Time-dependent topological systems: A study of the Bott index

TL;DR

This paper demonstrates that the Bott index and Chern number remain constant over time for large, time-dependent quantum systems, including during ramps and periodic perturbations, extending their applicability.

Contribution

It establishes the time-invariance of the Bott index and Chern number in large, time-dependent systems, including under ramps and periodic perturbations.

Findings

Bott index remains constant over time in large systems.

Chern number is invariant during time evolution.

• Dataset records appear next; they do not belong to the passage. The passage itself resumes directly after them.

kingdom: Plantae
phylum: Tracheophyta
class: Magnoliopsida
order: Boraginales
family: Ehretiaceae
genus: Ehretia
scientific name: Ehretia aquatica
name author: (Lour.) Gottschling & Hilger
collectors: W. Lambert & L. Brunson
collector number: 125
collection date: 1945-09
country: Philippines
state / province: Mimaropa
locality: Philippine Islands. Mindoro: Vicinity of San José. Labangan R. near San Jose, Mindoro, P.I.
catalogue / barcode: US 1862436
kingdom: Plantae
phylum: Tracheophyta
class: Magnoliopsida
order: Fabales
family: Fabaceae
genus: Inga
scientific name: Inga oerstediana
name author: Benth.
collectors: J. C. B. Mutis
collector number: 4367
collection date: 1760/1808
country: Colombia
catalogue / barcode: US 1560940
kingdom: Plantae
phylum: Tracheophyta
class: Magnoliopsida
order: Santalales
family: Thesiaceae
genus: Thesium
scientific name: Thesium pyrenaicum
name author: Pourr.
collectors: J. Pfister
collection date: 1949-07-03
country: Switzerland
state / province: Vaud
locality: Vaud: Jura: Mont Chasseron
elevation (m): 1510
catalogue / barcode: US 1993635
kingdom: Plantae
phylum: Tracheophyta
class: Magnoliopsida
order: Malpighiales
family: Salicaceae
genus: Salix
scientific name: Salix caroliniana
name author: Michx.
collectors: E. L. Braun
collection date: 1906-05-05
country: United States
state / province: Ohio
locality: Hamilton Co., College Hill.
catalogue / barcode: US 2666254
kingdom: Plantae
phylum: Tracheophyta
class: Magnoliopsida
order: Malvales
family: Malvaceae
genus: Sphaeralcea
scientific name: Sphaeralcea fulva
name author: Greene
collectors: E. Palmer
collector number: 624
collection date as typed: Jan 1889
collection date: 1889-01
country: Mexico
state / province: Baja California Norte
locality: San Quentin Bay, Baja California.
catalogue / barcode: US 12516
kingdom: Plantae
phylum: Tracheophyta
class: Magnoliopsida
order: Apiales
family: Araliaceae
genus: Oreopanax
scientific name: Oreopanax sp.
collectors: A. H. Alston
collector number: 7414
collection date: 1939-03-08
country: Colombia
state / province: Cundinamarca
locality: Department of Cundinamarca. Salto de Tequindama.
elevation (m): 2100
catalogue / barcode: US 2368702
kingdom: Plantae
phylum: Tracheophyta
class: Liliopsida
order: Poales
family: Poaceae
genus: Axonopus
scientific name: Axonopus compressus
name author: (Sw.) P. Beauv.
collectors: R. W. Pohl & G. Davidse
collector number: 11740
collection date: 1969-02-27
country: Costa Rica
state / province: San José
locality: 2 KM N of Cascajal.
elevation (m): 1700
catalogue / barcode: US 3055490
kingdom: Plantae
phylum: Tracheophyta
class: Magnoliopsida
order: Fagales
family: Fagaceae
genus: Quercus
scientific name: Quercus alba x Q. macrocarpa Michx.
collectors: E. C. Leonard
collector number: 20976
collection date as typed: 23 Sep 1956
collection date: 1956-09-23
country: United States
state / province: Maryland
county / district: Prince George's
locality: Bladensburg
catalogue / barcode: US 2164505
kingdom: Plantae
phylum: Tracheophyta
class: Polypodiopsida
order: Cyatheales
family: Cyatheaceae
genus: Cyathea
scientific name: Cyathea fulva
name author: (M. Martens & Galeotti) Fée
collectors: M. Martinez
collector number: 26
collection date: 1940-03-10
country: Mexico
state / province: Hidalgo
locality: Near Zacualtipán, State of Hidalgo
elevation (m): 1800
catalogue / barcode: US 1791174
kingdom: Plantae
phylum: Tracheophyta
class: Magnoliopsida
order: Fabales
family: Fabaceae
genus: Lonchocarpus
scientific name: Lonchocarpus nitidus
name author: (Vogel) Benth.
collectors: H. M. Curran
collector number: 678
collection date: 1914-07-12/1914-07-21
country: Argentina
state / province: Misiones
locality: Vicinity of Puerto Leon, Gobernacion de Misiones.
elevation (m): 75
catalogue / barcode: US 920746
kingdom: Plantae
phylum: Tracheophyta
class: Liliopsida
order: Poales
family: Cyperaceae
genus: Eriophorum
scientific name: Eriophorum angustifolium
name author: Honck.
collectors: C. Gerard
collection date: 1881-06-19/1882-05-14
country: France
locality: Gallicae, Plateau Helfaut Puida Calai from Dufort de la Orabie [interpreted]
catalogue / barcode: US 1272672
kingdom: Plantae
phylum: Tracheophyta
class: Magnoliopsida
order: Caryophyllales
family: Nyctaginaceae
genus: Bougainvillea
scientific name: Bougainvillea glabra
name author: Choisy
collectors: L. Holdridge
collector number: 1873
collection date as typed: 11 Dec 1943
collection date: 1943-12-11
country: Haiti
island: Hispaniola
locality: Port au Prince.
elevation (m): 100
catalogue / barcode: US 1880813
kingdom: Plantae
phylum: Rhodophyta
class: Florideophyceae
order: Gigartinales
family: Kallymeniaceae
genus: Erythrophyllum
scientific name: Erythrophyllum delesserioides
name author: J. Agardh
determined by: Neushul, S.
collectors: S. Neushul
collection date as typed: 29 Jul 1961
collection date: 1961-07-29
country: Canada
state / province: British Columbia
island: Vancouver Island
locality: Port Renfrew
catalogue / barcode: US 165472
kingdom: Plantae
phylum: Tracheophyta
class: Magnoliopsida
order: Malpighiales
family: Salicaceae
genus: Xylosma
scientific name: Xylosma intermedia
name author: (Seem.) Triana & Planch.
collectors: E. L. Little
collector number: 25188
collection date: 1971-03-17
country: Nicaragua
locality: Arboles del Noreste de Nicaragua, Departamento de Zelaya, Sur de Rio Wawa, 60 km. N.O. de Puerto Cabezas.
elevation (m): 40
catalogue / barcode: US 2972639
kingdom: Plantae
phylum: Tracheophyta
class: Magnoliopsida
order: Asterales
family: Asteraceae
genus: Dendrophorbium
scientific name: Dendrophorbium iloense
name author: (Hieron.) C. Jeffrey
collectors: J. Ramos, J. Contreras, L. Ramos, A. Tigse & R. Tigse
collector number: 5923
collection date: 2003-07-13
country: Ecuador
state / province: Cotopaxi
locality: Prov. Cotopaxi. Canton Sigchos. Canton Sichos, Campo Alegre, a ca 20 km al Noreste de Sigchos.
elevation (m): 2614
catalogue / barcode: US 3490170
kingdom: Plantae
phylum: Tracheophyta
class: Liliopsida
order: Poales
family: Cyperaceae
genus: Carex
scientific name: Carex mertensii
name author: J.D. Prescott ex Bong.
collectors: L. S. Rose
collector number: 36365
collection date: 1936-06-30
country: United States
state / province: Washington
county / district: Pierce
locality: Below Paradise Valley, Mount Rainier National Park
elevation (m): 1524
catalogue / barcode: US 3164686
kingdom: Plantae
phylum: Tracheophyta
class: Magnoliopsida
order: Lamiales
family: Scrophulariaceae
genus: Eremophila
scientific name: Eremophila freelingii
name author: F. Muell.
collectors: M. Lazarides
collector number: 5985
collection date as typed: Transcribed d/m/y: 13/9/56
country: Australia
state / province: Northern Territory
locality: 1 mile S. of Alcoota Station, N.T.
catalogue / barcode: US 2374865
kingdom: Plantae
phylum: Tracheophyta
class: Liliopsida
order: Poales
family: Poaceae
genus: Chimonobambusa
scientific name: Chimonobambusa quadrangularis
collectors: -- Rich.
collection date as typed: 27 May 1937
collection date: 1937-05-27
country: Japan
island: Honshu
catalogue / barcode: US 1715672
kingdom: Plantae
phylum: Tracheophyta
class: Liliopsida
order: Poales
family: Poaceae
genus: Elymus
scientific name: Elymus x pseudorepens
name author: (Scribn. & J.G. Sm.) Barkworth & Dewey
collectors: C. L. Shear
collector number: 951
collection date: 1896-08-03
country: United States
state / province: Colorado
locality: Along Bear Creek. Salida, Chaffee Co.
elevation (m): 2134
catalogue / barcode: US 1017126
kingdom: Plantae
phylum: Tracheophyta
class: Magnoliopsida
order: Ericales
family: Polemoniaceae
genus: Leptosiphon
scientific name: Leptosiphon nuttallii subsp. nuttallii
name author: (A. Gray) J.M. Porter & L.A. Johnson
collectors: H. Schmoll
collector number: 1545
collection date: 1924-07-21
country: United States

Results apply to systems with time-dependent Hamiltonians.

Abstract

The Bott index is an index that discerns among pairs of unitary matrices that can or cannot be approximated by a pair of commuting unitary matrices. It has been successfully employed to describe the approximate integer quantization of the transverse conductance of a system described by a short-range, bounded and spectrally gapped Hamiltonian on a finite two dimensional lattice on a torus and to describe the invariant of the Bernevig- Hughes-Zhang model even with disorder. This paper shows the constancy in time of the Bott index and the Chern number related to the time-evolved Fermi projection of a thermodynamically large system described by a short-range and time-dependent Hamiltonian that is initially gapped. The general situation of a ramp of a time-dependent perturbation is considered, a section is dedicated to time-periodic perturbations.